Start of EXCERPT PROVIDED
Gensler Miami. Photo: Devon Banks.
Gensler Miami. Photo: Devon Banks.

Hybrid Is Here to Stay: 5 Considerations for Creating a Better Hybrid Experience

Editor’s note: This article originally appeared in Work Design Magazine.

Attracting people back to the office is a high priority for most organizations. After two years of remote work and several false starts of return to the office planning, many organizations are beginning to bring employees back to the office in earnest this spring. Despite many surveys showing that the majority of workers prefer remote and hybrid work, some managers still think in-office work is the only solution. Google employees returned to the office in April and Google’s former head of HR, Laszlo Bock, told Bloomberg that hybrid work won’t last because leaders find it difficult to lead virtually. In fact, according to Fortune, three out of five managers believe that remote work is on the wane and workers will be back in the office full-time by the end of this year.

But the needs of managers are brushing up against worker empowerment. Under the Great Resignation or Great Rethink, workers are reassessing their personal lives, who they work for, and how they want to spend their time. Work has changed and so have workers’ expectations. The idea that work is where you are, not what you do, has become antiquated. Many believe that new work patterns will continue, and hybrid work is here to stay. So, what does this shift to more hybrid work/lifestyles mean for the workplace, amenities, neighborhoods, and cities?

Here are five reasons why hybrid work is here to stay, including design implications that can help guide organizations to create a better, people-centric hybrid workplace experience:

People working in a variety of spaces inside LinkedIn's office in Omaha, Nebraska.
End of EXCERPT PROVIDED
Start of DATASET EXCERPTS
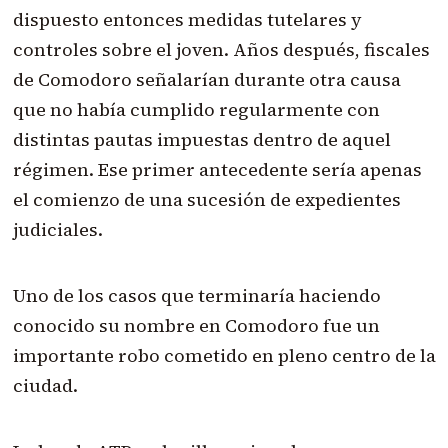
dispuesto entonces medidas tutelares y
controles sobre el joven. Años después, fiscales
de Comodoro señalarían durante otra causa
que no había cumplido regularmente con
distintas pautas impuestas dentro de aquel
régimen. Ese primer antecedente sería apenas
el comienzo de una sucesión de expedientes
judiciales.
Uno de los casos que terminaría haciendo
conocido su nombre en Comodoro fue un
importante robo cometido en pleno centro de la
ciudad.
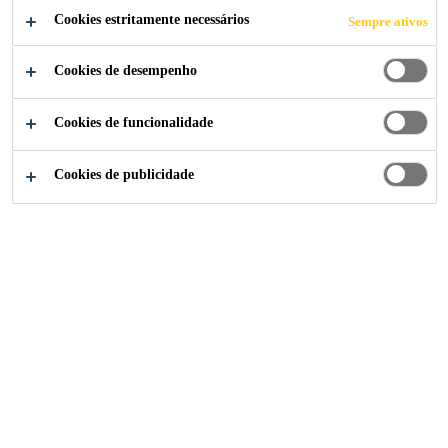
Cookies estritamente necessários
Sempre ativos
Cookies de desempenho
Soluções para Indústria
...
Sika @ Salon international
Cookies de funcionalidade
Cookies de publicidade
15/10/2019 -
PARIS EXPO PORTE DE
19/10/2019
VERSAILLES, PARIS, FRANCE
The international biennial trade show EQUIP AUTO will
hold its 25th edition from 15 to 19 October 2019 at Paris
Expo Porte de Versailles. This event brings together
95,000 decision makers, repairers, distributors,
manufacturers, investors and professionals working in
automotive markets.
End of DATASET EXCERPTS
Start of DATASET EXCERPTS
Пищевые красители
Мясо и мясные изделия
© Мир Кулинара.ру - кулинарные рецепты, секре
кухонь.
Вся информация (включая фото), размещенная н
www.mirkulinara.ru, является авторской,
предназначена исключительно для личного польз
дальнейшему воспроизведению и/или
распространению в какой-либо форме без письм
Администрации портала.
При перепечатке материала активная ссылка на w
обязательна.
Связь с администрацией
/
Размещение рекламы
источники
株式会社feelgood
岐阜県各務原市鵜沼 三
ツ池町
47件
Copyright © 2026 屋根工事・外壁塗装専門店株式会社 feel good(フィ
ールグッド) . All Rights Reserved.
End of DATASET EXCERPTS
Start of DATASET EXCERPTS
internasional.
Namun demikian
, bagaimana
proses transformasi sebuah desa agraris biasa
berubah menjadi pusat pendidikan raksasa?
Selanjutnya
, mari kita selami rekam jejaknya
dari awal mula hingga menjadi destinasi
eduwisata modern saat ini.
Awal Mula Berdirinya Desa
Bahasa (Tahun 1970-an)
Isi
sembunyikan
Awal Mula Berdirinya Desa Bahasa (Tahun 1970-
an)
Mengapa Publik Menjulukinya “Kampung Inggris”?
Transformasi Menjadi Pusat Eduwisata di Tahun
End of DATASET EXCERPTS
# INSTRUCTIONS
• a. For the article on hybrid work, say whether each statement agrees with it, answering yes or no and quoting the words that decide it: (i) Google employees returned to the office in April. (ii) According to Fortune, three out of five managers expect workers to be back in the office full-time by the end of this year. (iii) The article first appeared in Bloomberg.
• b. Set down word for word the part of the article on hybrid work that opens with the words containing "But the needs" and closes with "in Omaha, Nebraska.".
The items play no part in what is asked here.

# YOUR RESPONSES
• a.
(i) Yes: "Google employees returned to the office in April"
(ii) Yes: "according to Fortune, three out of five managers believe that remote work is on the wane and workers will be back in the office full-time by the end of this year"
(iii) No: "This article originally appeared in Work Design Magazine."

• b.
But the needs of managers are brushing up against worker empowerment. Under the Great Resignation or Great Rethink, workers are reassessing their personal lives, who they work for, and how they want to spend their time. Work has changed and so have workers’ expectations. The idea that work is where you are, not what you do, has become antiquated. Many believe that new work patterns will continue, and hybrid work is here to stay. So, what does this shift to more hybrid work/lifestyles mean for the workplace, amenities, neighborhoods, and cities?

Here are five reasons why hybrid work is here to stay, including design implications that can help guide organizations to create a better, people-centric hybrid workplace experience:

People working in a variety of spaces inside LinkedIn's office in Omaha, Nebraska.